【解説】フェイクか?情報戦過熱…ウクライナ妊婦発言に波紋

【解説】フェイクか?情報戦過熱…ウクライナ妊婦発言に波紋

【解説】フェイクか?情報戦過熱…ウクライナ妊婦発言に波紋

ロシアによるウクライナ侵攻をめぐり、様々な情報や映像が出回り、情報戦が過熱しています。「国連安保理でのゼレンスキー氏の訴え」「ロシア側の『映像はフェイク』という主張」「病院空爆もウソ?」「取材を受けた妊婦による“矛盾した発言“」、この4つのポイントについて、詳しく解説します。

■ゼレンスキー大統領「第二次大戦以来、最もひどい戦争犯罪」露を批判
日本時間5日夜、国連の安全保障理事会が緊急会合を開催しました。
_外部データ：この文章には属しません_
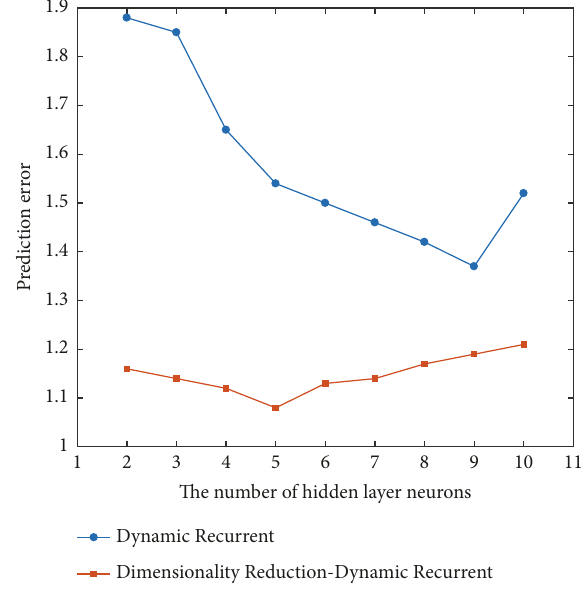
Figure 8: MAPE value and the number of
ロシアによる侵攻後初めて、ウクライナのゼレンスキー大統領が安保理を舞台にオンラインで演説しました。

ウクライナ ゼレンスキー大統領
「ロシア軍は我々の国に奉仕した人々を探し出し、意図的に殺害した。家の外にいる女性らに近づき射殺し、中にいる大人も子どもも呼び出し、無差別に家族全員を殺害し、遺体を燃やした。ウクライナでは第二次世界大戦以来、最もひどい戦争犯罪が起きている」

ウクライナの首都・キーウ(キエフ)近郊のブチャなどで、ロシア軍撤退後に民間人とされる遺体が多数見つかったことなどを受け、ゼレンスキー大統領は「第二次世界大戦以来、最もひどい戦争犯罪だ」などと、ロシアを強く非難しました。
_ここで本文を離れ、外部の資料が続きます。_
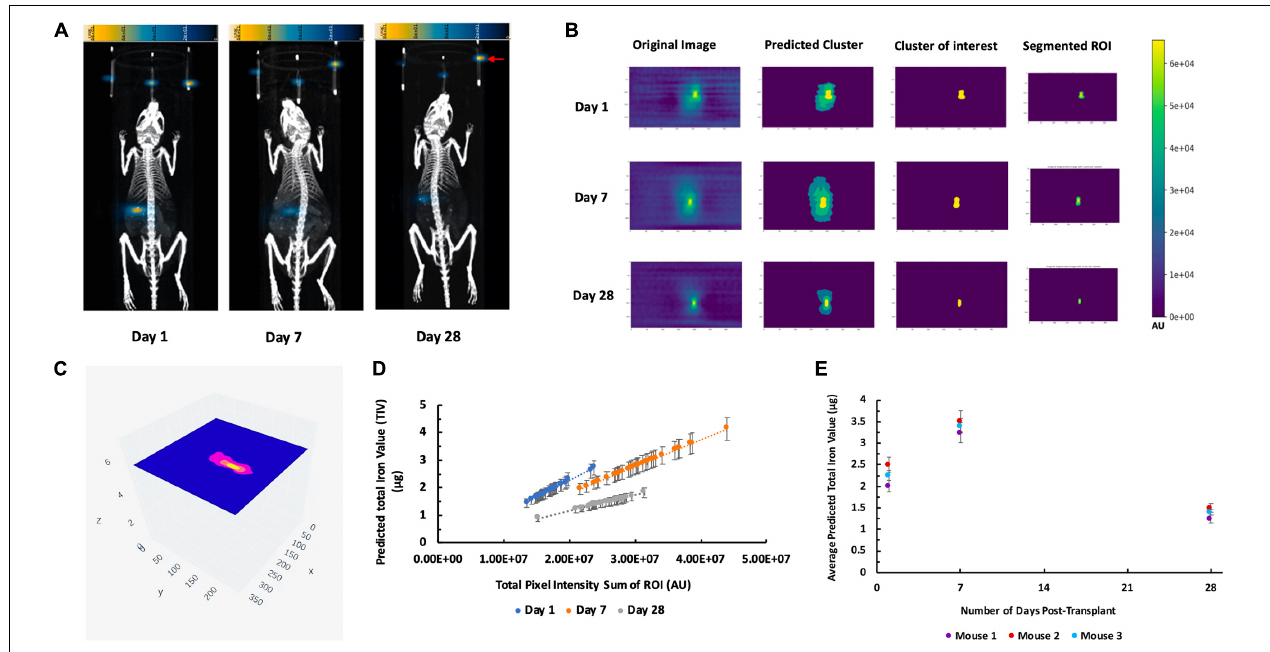
FIGURE 6 | K-means ++ segmentation and TIV prediction of longitudinal MPI of mice transplanted with islet organoids under the left kidney capsule. (A) Representative 3D MPI of mice days 1, 7, and 28 post Tx, all animals were placed in the prone position for both MPI and CT scanning. Red arrow shows the fiducial markers embedded in the animal scanning holder. (B) Single-slice output K-means ++ segmentation of MPI ROI generated from original images through predicting clusters in MPI of recipient mice 1, 7, and 28 days post TX; Form left to right: original DICOM of 3D MPI; predicted clusters from K-means ++ algorithm; mask of the predicted cluster of interest; real segmentation of original MPI using predicted mask. (C) Representative 3D volumetric rendering of K-means ++ predictions of MPI ROIs on slices from a mouse post Tx. (D) TIV predictions from algorithm indicates a correlation between increasing total pixel sum per slice and the machine learning-generated TIV of days 1, 7, and 28 post Tx ( p < 0.05). (E) Average of the TIV in the organoid transplants from days 1, 7, and 28 post transplantation in mice. Data are represented as mean ± SD ( p < 0.05).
■「西側諸国はフェイクに引っかかっている」露国連大使が反論
このゼレンスキー大統領の主張に対して、ロシアのネベンジャ国連大使は真っ向から反論しました。

ネベンジャ国連大使は、「ブチャがロシア軍の支配下にあった間、1人の民間人もいかなる暴力も受けていない」とし、「西側諸国はフェイクに引っかかっている」などと述べ、世界で報道されているブチャの映像について、改めて「フェイクだ」と反論しました。

■生き残った妊婦“矛盾の発言” 過熱する情報戦
ロシア側と欧米メディアで言い分が食い違うなど、“情報戦”とも言える状況が過熱しています。その1つの例として、今、ある出来事が話題になっています。

ウクライナ南東部・マリウポリで約1か月前の3月9日、「産科・小児科病院が攻撃を受けて、子どもや妊婦らが犠牲となった」と報道され、記憶に残っている人も多いと思います。地元当局は「ロシア軍による空爆があった」と発表し、世界中から強い批判が巻き起こりました。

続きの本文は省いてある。